This is pretty disturbing. I was disturbed. That’s why I’m awake typing it instead of asleep dreaming it.
The older brother is digging in the faultline. They both have slightly curly blonde hair, and a deep love for each other. He pulls out a bucketfull and then is sent to find his brother. His brother is with me. We are figuring out which of the two faultlines is the correct one to dig at. (We’re in Japan, wondering between the faultline up North or the faultline here at Ngiri). I’ve had a dream about both of them, and we’re dream-analyzing to know which is the one. My dream was that I tried both of them, and even though neither one worked, I had a great feeling of accomplishment after the second one, the one we’re in front of now. We’re standing at the fenced-off many brick layer of walls between us and the faultline. His parents are back in there, digging. The younger brother puts the key into the faultline that has extended to the brick, but it’s not potent enough there to give the answer.

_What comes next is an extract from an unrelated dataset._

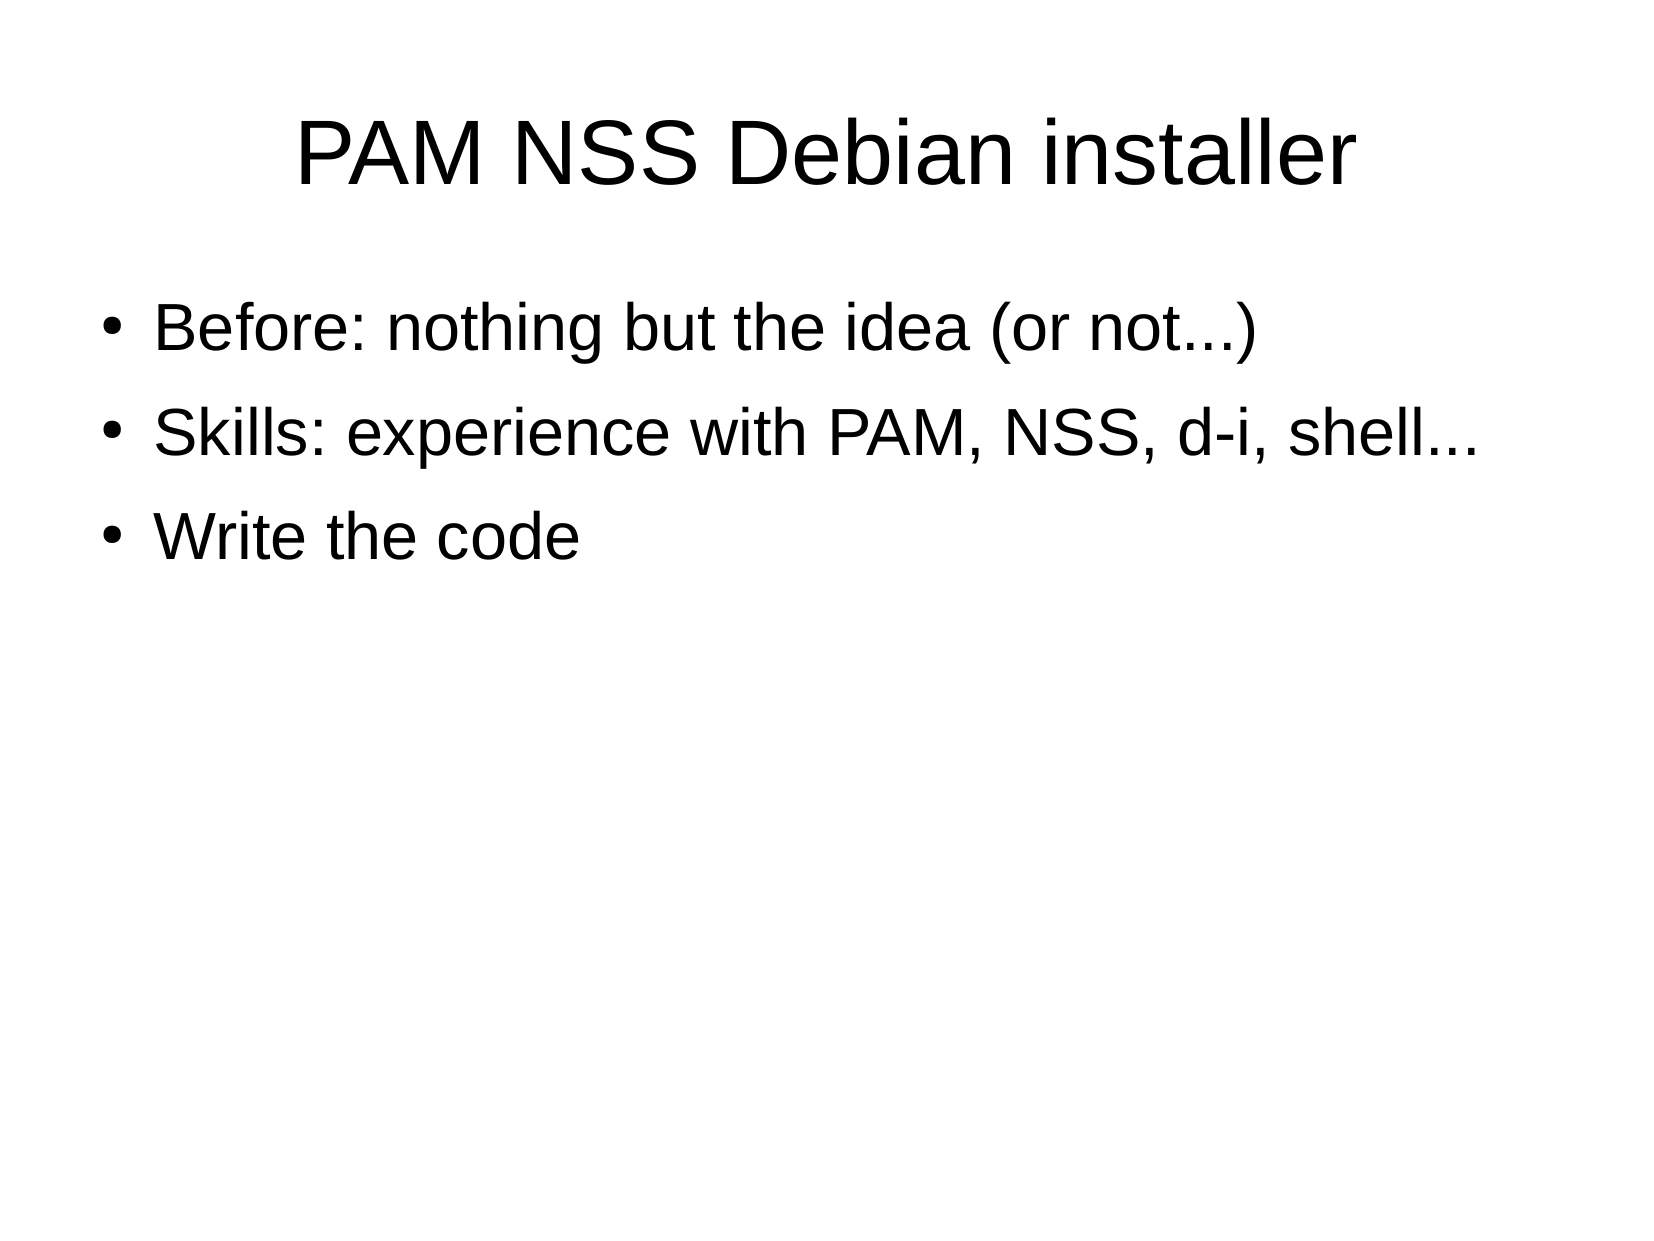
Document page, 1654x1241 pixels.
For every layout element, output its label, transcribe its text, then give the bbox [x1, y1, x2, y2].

list Before: nothing but the idea (or not...) Skills: experience with PAM, NSS, d-i, shell... Write the code [82, 290, 1571, 1109]
title PAM NSS Debian installer [82, 56, 1571, 250]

He runs into there where his brother and parents are even before they start calling for him, sure now that this is the spot. An older gentleman and his young daughter are there, and the older gentleman wonders aloud rehetorically (and bitterly, for some reason) whether or not it would matter if the young boy (whose name seems to be Keltie) digs the last inch. I say “no, but it’ll sure get his name in the papers.” (I know it has to be Keltie that does it). Keltie’s older brother comes trooping back, and dumps the plastic pan full of green limestone clay mud onto the sidewalk just past the gate. He looks at me with his tongue in his cheek, then starts to run back to Keltie, to remind him about the band to find out about the band. I say Keltie already knows. His brother grins and snaps his fingers “my brother is so smart!”
Then Keltie and his brother run to meet each other in the pool near the front. I have a terrible TERRIBLE sense of foreboding and want to yell at them to just come straight out boys just come STRAIGHT OUT. But I don’t. Then they start to come out, and I finally yell at them to GET OUT of there. Just as they’re running towards the sloping path up through the gate, the water erupts from the geyser and underwhelms them on the path. Their feet slilp out from under them and they get washed into the pool. I’ve run down to the lip of the path and am trying to reach in, but the geyser water is too hot to touch.
It’s also too hot for the boys. They have been swept into the huge pool of water now forming, and they’re experiencing the painful burning of the skin in the scalding hot water. It doesn’t seem to affect anything but their skin, keeping them alive and conscious and feeling the pain for a very long time. Keltie starts SCREAMING. He throws his head back and SCREAMS a terrible gutteral cry. Blood starts to come out of his mouth and eyes. His entire body is contracted in pain. People standing around the pool have their hands in their ears and are also screaming. I have thrown my head back just like Keltie and have my hands in my ears to block the terrrible sound of his pain, but his yell is in my head and in my body and I’m screaming with him and as him.
That’s when I wake up.
An earlier part featured me getting ready for a performance with Drew, who is talking about how he doesn’t take something seriously anymore. We’re walking in the cavernous performance space which is like a mix between a cave and a tall-ceilinged office building lobby. It’s actually pretty beautiful. I was getting drunk with my roommates, and then unpacking all of my things onto the wooded first layer of beds. We all claimed the top parts ofthe bunk beds, so all the bottom bunks are empty and we use them as shelves. I am putting bags of my stuff there and hope it doesn’t get in the way of people using hte shelves as a ladder to step up into their bed.